Remains Found In Desert May Be From Wwii Crash

Associated Press

Gold prospectors have uncovered human remains in the remote Eastern Oregon desert that may be from a World War II bomber crash near the Nevada border.

Charred pieces of a skull, vertebrae, fingers, legs and hips were found at the site where a B-24 Liberator bomber went down in early 1945, said Sonja Whittington, spokeswoman for Mountain Home Air Force Base in Idaho.

But little is left of the plane except four badly damaged, 1,200-horsepower Pratt & Whitney engines, scattered wiring and aluminum. The fuselage, tail and 110-foot wings are gone, either destroyed in the crash or carried away later, Whittington said.

The crash site is on a rugged desert slope in the Pueblo Mountains within a wilderness study area southeast of Fields. The area is administered by the U.S. Bureau of Land Management.

Harney County Sheriff Dave Glerup said the weekly Burns Times-Herald on March 9, 1945, told the story of the bomber going down seven days earlier, on March 2, killing a crew of nine. People in the area heard a crash followed by two explosions, the article said.

Glerup said the article quoted ranchers who said Army personnel removed the bodies. The impact of the crash probably made recovery of all of the remains impossible, Glerup said.

Prospectors Dan Anderson, 43, and Lenny Keith Kollas, 44, were digging July 2 for gold when they found the bones, a pocket watch, wristwatch, pliers, dog tags, belt buckles and other artifacts.

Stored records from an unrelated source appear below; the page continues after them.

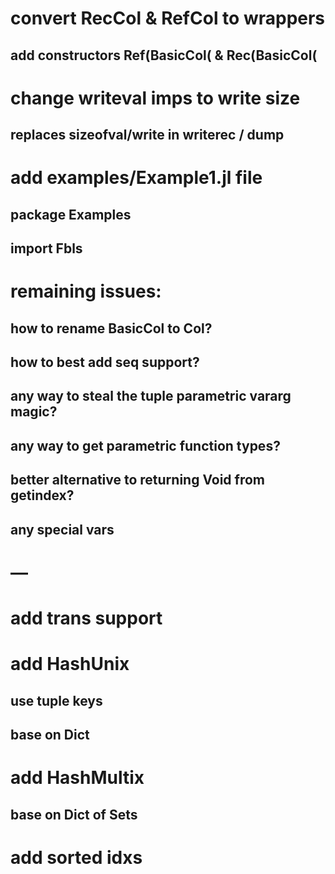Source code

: * convert RecCol & RefCol to wrappers
** add constructors Ref(BasicCol( & Rec(BasicCol(

* change writeval imps to write size
** replaces sizeofval/write in writerec / dump

* add examples/Example1.jl file
** package Examples
** import Fbls

* remaining issues: 
** how to rename BasicCol to Col?
** how to best add seq support?
** any way to steal the tuple parametric vararg magic?
** any way to get parametric function types?
** better alternative to returning Void from getindex?
** any special vars

* ---

* add trans support
* add HashUnix
** use tuple keys
** base on Dict
* add HashMultix
** base on Dict of Sets
* add sorted idxs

“I’m going to get an archaeologist and the military here,” Glerup said last week, after deciding against excavating for more bones. “I’m going to take the bones he’s collected back to town.”

Shari Lawrence of the Army Personnel Command in Alexandria, Va., said the Army would bring a team of soldiers and an anthropologist to the site and remove the remains as soon as possible.

“It is a priority for us to get out and take care of this,” she said.

Between 1941 and the end of the war, 18,188 B-24 bombers were built.

The Liberator carried a crew of 10 for combat operations. It had a top speed of 290 mph and a range of 2,100 miles with an 8,800-pound bomb load.